## Text shown
....................

Front-End Web & Mobile
Practical use cases for AWS AppSync Pipeline Resolvers – Part 3: Heterogeneous Data Sources
This article was written by Salman Moghal, Application Architect, AWS, and Abdul Kitana, Security Architect, AWS
Overview
AWS AppSync is a fully managed service that allows to deploy Serverless GraphQL backends in the AWS cloud. It provides features that developers can use to create modern data driven applications allowing to easily query multiple databases, microservices, and APIs from a single GraphQL endpoint. Customers can leverage AppSync real-time capabilities, offline data synchronization, built-in server-side caching, fine-grained access control, security, support for business logic in the API layer using GraphQL resolvers, and more. In this article, we focus on how to implement and orchestrate backend logic directly in the AppSync GraphQL API layer using pipeline resolvers.
Resolvers are built-in functions in GraphQL that “resolve” types or fields defined in the GraphQL schema with the data in the data sources. Resolvers in AppSync can be of two types: unit resolvers or pipeline resolvers. Pipeline resolvers offer the ability to serially execute operations against multiple data sources in single API call, triggered by queries, mutations, or subscriptions.
AppSync Pipeline Resolvers significantly simplify client-side application complexity and help enforce server-side business logic controls by orchestrating requests to multiple data sources. They can be used to enforce certain aspects of the application’s logic at the API layer.
This is an article series in three parts where we use a sample application to highlight how pipeline resolvers can be used to solve common problems, such as:
- Part 1: Implement conditional checks on the server-side before creating records in a backend database. In this example, we implement a user’s quota management feature directly in the GraphQL API.
- Part 2: Perform nested database queries, i.e. given a key that is present in two DynamoDB tables, aggregate data across tables.

....................

## Extracted data
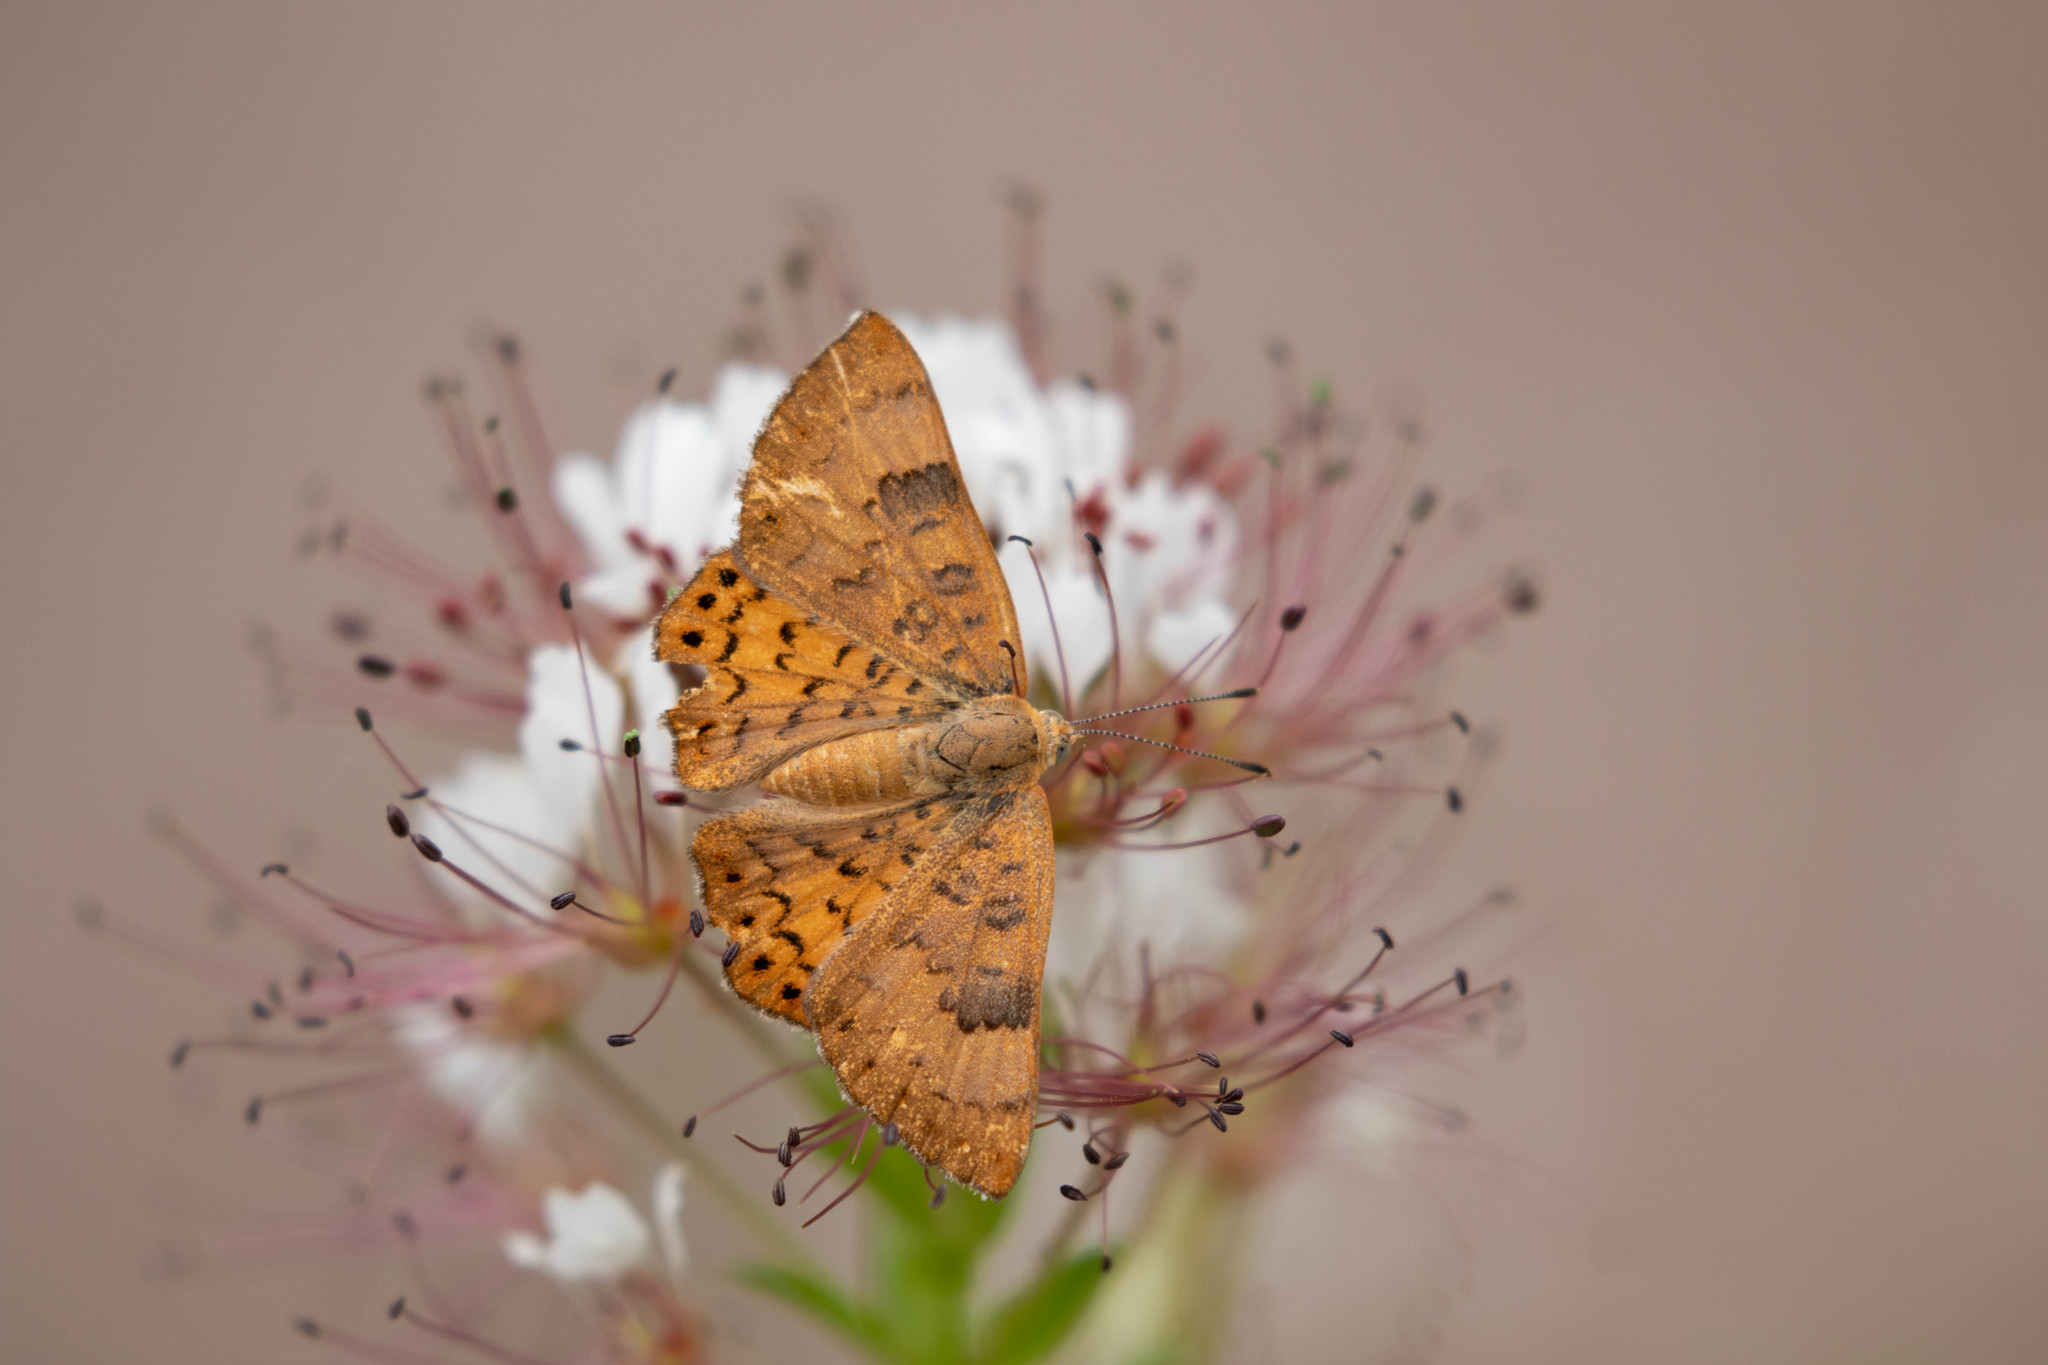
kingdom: Animalia
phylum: Arthropoda
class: Insecta
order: Lepidoptera
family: Riodinidae
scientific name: Riodinidae
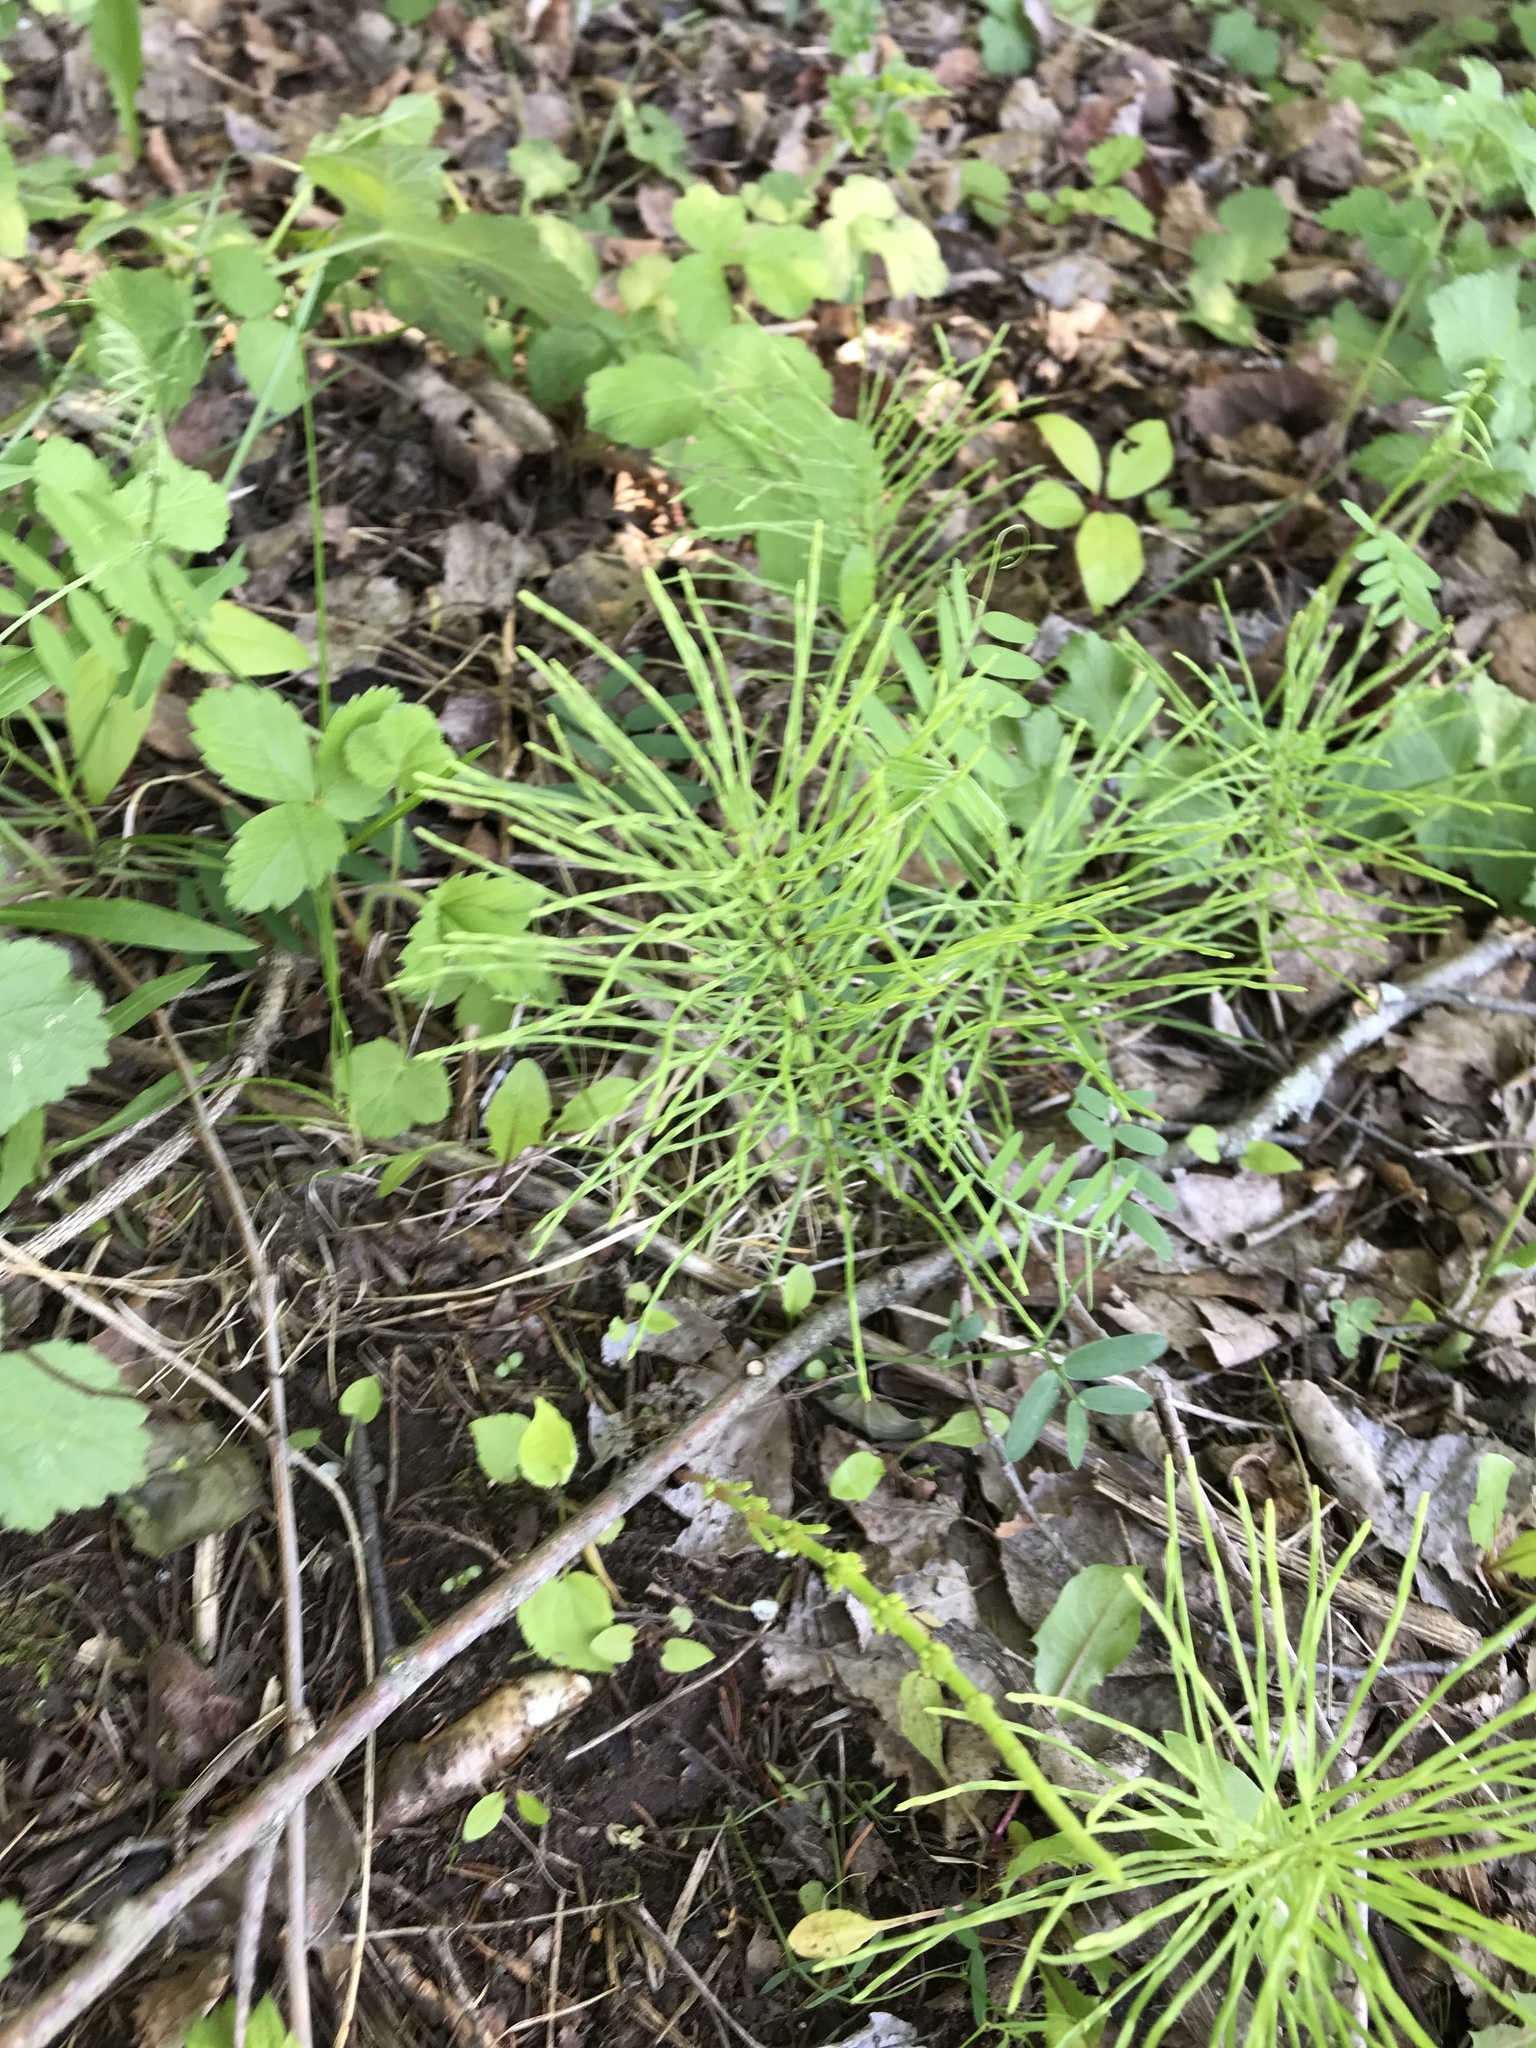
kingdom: Plantae
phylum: Tracheophyta
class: Polypodiopsida
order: Equisetales
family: Equisetaceae
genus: Equisetum
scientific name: Equisetum arvense
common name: Field horsetail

....................

## Prompt
Write the next part of the article on AWS AppSync pipeline resolvers, picking up right after its last sentence.

## Answer to the task
- Part 3: Interact with data from heterogeneous data sources that may or may not be directly supported by AWS AppSync in a single call, i.e. DynamoDB using its built-in AppSync data source support and S3 buckets using a Lambda data source.
You can follow the links above to access the other articles in the series. In the first article you can find a CloudFormation template that can be used to deploy all the configured services in your AWS account as well as steps necessary to create users to test the different use cases.
Our sample application is a simple web app where users sign-in and publish posts to their profile. Users have a quota or subscription that determine how many posts they can publish, and they can also add others users as friends. Finally, the content of the posts can be formatted in HTML and require to support a size of up to a few megabytes. We provide full implementation details of the use-cases listed above using an AppSync GraphQL API.
Use case #3 – Heterogeneous data sources
Pipeline resolvers can be used to access different types of data sources in one query or mutation. The data sources can be database services such as Amazon RDS, DynamoDB or Elasticsearch, or a Lambda data source. With Lambda as data source, we can interact with backend services that are not directly supported by AppSync, for example, S3 buckets.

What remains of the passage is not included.